Instruction:
Would you copy only the lines below, beginning with the one that contains "focal_35mm: 61" and running through the last entry line?

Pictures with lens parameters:
-- -- --

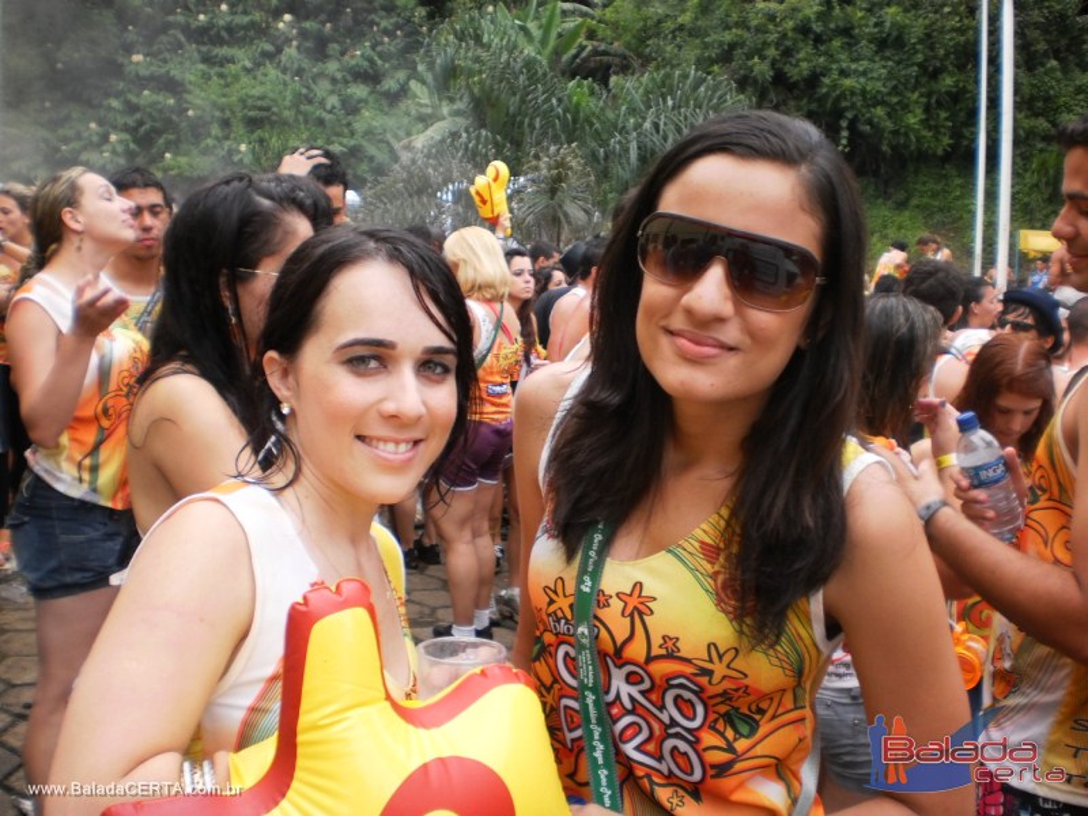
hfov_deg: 51.4
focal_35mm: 36
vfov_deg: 39.7
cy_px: 408
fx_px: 1131
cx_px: 544
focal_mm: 6.3
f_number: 3.1
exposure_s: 1/100
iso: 100
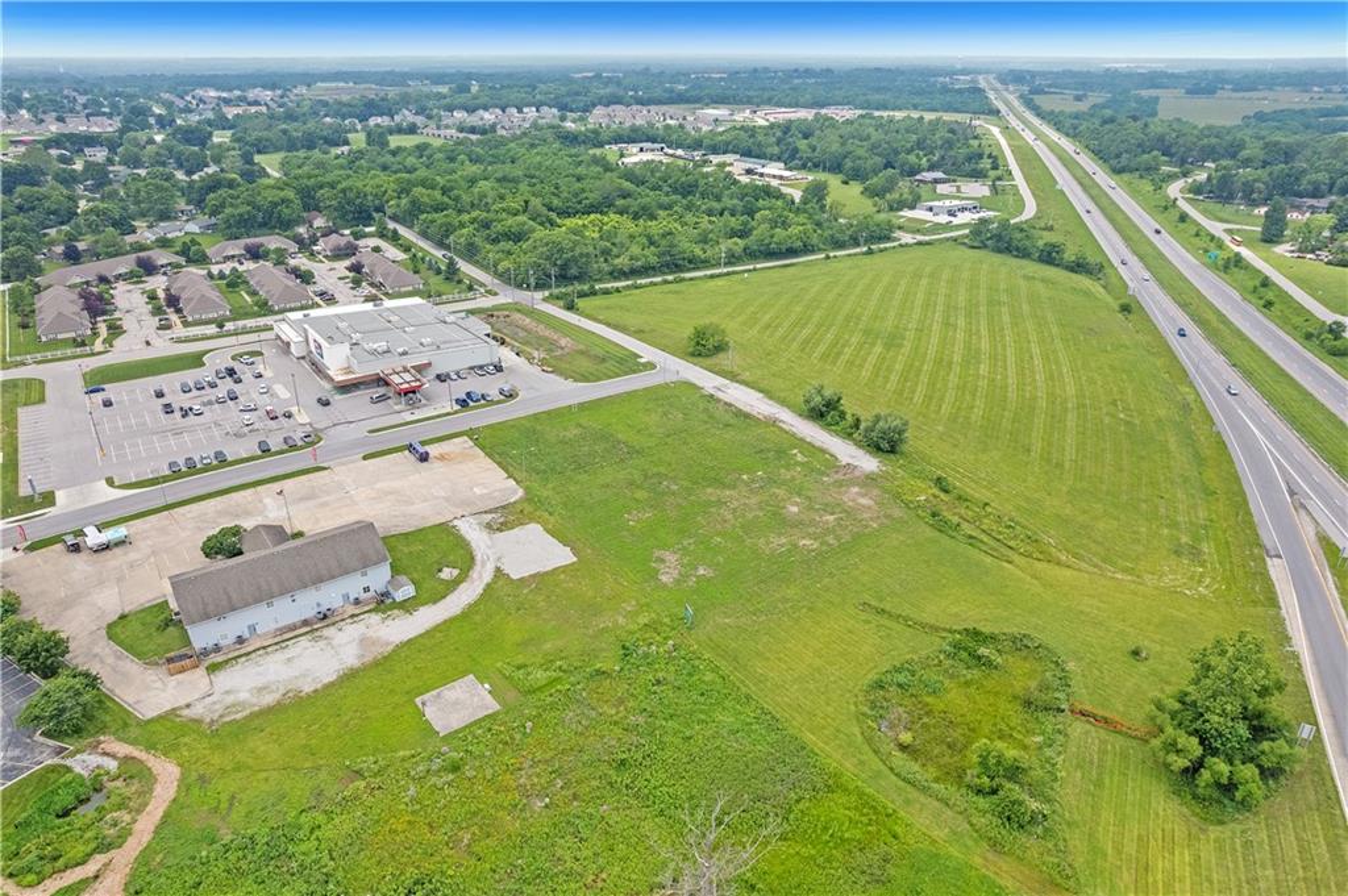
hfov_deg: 78.6
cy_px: 448
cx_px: 674
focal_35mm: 22
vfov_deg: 57.1
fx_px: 823
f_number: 2.8
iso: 100
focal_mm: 8.38
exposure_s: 1/2500
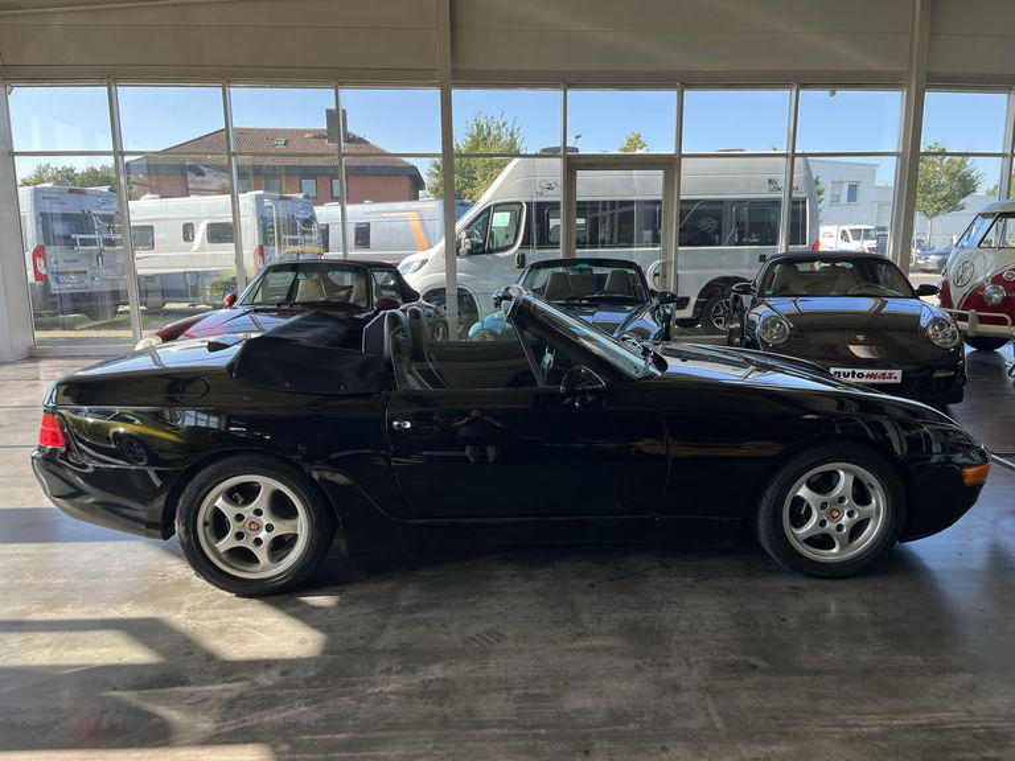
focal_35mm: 26
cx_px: 508
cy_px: 380
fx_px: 762
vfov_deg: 53.1
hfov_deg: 67.3
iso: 50
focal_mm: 5.1
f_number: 1.6
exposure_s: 1/452
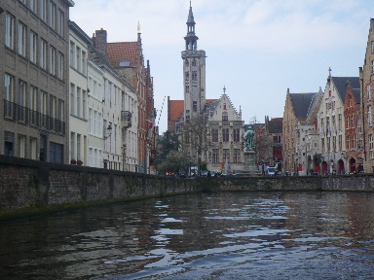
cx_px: 187
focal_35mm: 51
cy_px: 140
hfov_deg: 37.5
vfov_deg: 28.6
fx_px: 551
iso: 50
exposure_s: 1/200
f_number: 4.4
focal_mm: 9.1
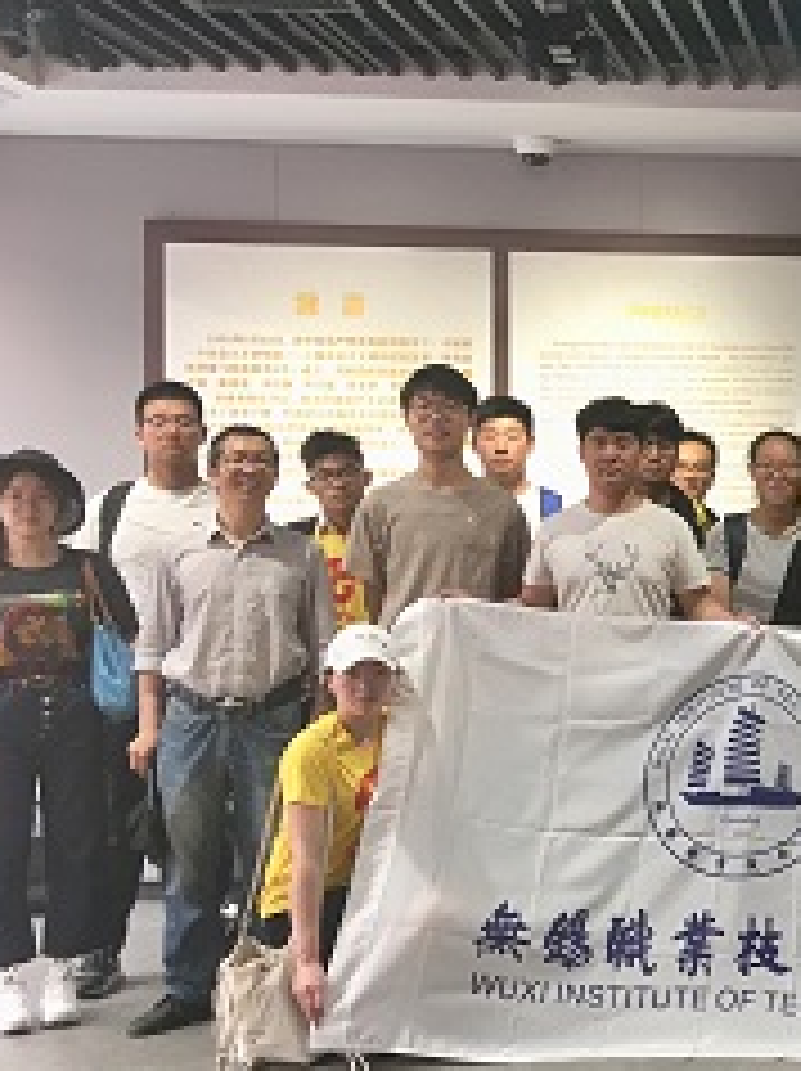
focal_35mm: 61
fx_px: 1885
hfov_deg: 21.4
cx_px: 1084
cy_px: 547
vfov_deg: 31.7
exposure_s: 1/17
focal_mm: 4.15
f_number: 2.2
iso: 50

-- -- --

Exercise answer:
focal_35mm: 61
fx_px: 1885
hfov_deg: 21.4
cx_px: 1084
cy_px: 547
vfov_deg: 31.7
exposure_s: 1/17
focal_mm: 4.15
f_number: 2.2
iso: 50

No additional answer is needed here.